> _Data shown_:
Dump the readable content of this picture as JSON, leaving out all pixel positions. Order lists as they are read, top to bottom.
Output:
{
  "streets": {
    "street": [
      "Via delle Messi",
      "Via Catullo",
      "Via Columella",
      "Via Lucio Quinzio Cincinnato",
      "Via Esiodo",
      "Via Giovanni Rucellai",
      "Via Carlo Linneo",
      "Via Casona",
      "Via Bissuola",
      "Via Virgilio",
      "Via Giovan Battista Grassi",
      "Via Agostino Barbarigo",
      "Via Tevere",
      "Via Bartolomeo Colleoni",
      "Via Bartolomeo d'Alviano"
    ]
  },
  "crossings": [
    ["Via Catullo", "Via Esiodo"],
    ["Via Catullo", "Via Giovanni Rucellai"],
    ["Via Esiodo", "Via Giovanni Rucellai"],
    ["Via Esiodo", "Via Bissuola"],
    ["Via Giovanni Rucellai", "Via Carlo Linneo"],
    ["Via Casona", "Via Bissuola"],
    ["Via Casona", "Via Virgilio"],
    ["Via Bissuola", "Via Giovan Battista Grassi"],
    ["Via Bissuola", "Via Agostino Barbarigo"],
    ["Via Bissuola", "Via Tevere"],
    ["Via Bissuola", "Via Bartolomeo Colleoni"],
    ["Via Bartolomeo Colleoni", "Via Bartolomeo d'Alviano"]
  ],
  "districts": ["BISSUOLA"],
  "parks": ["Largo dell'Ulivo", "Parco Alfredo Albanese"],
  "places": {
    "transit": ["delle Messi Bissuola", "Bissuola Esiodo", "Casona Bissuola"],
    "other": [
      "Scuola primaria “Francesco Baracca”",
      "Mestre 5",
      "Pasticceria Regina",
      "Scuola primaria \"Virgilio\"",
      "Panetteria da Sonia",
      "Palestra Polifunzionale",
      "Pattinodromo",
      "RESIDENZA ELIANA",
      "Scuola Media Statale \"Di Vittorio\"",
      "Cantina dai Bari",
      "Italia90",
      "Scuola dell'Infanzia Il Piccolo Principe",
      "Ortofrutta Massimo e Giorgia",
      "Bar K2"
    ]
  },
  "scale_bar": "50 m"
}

> _Exercise_: Your answer should consist of all lines above that include the string "Messi".

> _Reply_:
      "Via delle Messi",
    "transit": ["delle Messi Bissuola", "Bissuola Esiodo", "Casona Bissuola"],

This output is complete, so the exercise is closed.